*** Opening of TEXT EXCERPT ***

DECISION
GOODRIDGE JA:
Introduction
[1] This is an appeal against sentence on the ground that it is excessive.
[2] The appellant, a Guyanese national, and another man, Christopher Omar McCollin (the co- accused), were indicted for the murder of Anna Druizhinina (the deceased) on 8 November 2008. At his arraignment on 11 September 2012, the appellant pleaded not guilty of murder but guilty of manslaughter. That plea was accepted by the Director of Public Prosecutions (DPP). On 11 December 2012, Crane Scott J sentenced the appellant to 25 years imprisonment. Having given him full credit for 4 years and 26 days spent on remand, the judge then ordered the appellant to serve 20 years and 339 days in prison.
[3] This appeal was set down for hearing on 28 May 2014. That date was vacated because Mr. Ajamu Boardi, counsel for the appellant, filed the grounds of appeal on 26 May 2014, two days prior to the hearing date. On 16 March 2015, the matter was adjourned at Mr. Boardi's request until 5 May 2015. However, Mr. Boardi was ill on that date and the matter was adjourned for one week. The appeal was eventually heard on 13 May 2015.
[4] Mr. Boardi requested and obtained the leave of this Court to refer to the transcript of the sentencing of the co-accused. The reason for Mr. Boardi's request is inextricably bound to the gravamen of this appeal. That record revealed that the co-accused was arraigned on 3 February 2010 for the murder of the deceased. He entered a plea of not guilty of murder but guilty of manslaughter, which was accepted by the DPP. The co-accused was sentenced to 16 years imprisonment by Worrell J on 8 August 2010, full credit having been given for the time spent on remand.
The Facts
[5] According to the facts as set out by the DPP, the appellant worked as an agricultural worker at Palmers Plantation, St. Philip which was owned by Mr. John Jackson, the step-father of the deceased. Mr. Jackson and his wife also owned a business, Solo Distribution, in Black Rock, St. Michael. The appellant was transferred from Palmers Plantation and was allowed to reside rent free in an apartment at the Black Rock premises where he acted as caretaker, watchman and even assisted in the business.
[6] Sometime before November 2008, a large sum of money disappeared from Mrs. Jackson's handbag. There was a confrontation between the appellant and Mr. Jackson, during which the appellant allegedly attacked Mr. Jackson with a knife and the appellant received a gunshot wound to his left shoulder. Mr. Jackson was charged by the police with causing serious bodily harm to the appellant. The appellant's services were terminated. The appellant then took up residence in Blades Hill, St Philip.
[7] On 8 November 2008, the Jacksons left the deceased at home at Palmers Plantation and went to work at the business. That afternoon the appellant and his co-accused went to the residence with the intention to steal. Due to the appellant's knowledge of the area and his familiarity with the Jackson's dogs, he and his co-accused encountered no difficulty in gaining entry into the home.

*** Close of TEXT EXCERPT ***
*** Opening of DATASET CONTENT ***

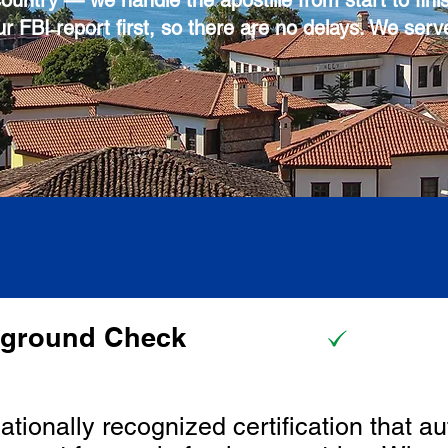
country — we handle the apostille from start to fini
r FBI report first, so there are no delays. We serv
kground Check
nationally recognized certification that au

*** Close of DATASET CONTENT ***

## WHAT IS BEING ASKED
List every judge named in the court decision excerpt above, giving each with the title that follows the name.

## EXERCISE RESPONSE
Goodridge JA
Crane Scott J
Worrell J